Crowdsourcing Putin's crony clique on a Wall of Shame would pose a challenge to NATO nations: how serious are they about breaking Putin's hold? The CIA and European intelligence agencies could anonymously contribute names, photos and financial details. To do so would not expose sources and methods. After all, the Biden administration provided the press with details of Putin's plans to great effect.

A government's role in an effective crowdsourced information operation may be hands off, but the publicity helps. In 2000, international governments endorsed Most Wanted posters featuring Balkan war criminals. Milosevic, Mladic et al. became infamous. Today's Russian exploiters will achieve overdue notoriety.

Experts like the Navalny Group can act as vetting agents, similar to Wikipedia's administrators.
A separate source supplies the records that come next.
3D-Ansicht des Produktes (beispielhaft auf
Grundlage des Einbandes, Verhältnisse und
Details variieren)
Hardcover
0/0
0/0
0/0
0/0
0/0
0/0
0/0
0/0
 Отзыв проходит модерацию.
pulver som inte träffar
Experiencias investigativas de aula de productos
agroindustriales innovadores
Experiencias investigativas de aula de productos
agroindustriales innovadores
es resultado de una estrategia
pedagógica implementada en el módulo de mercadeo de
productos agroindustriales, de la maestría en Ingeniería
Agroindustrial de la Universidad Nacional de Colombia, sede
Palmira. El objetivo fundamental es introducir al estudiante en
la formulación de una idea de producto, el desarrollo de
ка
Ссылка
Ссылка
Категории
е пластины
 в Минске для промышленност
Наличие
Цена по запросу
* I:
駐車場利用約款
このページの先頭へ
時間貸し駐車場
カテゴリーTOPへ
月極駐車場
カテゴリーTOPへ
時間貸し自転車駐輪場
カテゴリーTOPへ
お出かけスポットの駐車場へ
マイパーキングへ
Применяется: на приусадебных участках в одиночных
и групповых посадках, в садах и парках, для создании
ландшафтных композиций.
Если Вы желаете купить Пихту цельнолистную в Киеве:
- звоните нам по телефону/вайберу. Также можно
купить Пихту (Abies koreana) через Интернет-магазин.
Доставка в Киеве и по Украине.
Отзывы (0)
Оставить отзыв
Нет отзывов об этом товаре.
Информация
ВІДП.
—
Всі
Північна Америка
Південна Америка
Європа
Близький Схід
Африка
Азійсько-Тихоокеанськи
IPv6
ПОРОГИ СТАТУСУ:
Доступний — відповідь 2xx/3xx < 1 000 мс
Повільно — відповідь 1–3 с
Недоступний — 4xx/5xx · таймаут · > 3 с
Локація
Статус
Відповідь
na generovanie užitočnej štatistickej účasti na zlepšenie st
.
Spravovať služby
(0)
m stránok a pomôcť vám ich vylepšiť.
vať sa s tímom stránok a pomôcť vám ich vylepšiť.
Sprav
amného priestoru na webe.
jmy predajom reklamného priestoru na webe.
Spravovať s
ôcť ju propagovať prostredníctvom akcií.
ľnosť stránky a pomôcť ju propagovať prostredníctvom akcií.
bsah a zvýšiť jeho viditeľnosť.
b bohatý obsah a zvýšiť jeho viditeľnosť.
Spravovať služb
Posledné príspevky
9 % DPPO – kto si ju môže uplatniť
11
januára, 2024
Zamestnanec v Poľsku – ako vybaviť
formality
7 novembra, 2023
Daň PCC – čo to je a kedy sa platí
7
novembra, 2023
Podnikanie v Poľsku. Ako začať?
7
But make no mistake; Putin's network of "walking wallets" can absolutely be tracked, from border crossings to shopping at Harrods to vacationing in Turkey to studying at Harvard. The institutions they frequent—the hotel, bank, university, department store—will have to choose between public censure and stolen money.

A photograph database has additional potential on the battlefield. Responding this week to a Russian mortar attack that killed Ukrainian civilians, President Volodymyr Zelensky said, "We will punish everyone who committed atrocities in this war. There will be no quiet place on Earth for you." Such incidents will spike as urban combat intensifies in very close quarters, with civilian refugees intermixed with attacking Russian soldiers. Russian officers and Ukrainian separatists and collaborators will inevitably be photographed. If the pictures are submitted to a database, perpetrators can be identified to be held accountable for their conduct after the war. Even aging cannot outrun the technology. To help loosen Putin's hold on Russia, combining crowdsourced photographs with facial recognition is a modern tactic too powerful to be ignored.

Owen West, a former Marine and advisor to Clearview AI, served as Assistant Secretary of Defense for Special Operations.

The views expressed in this article are the writer's own.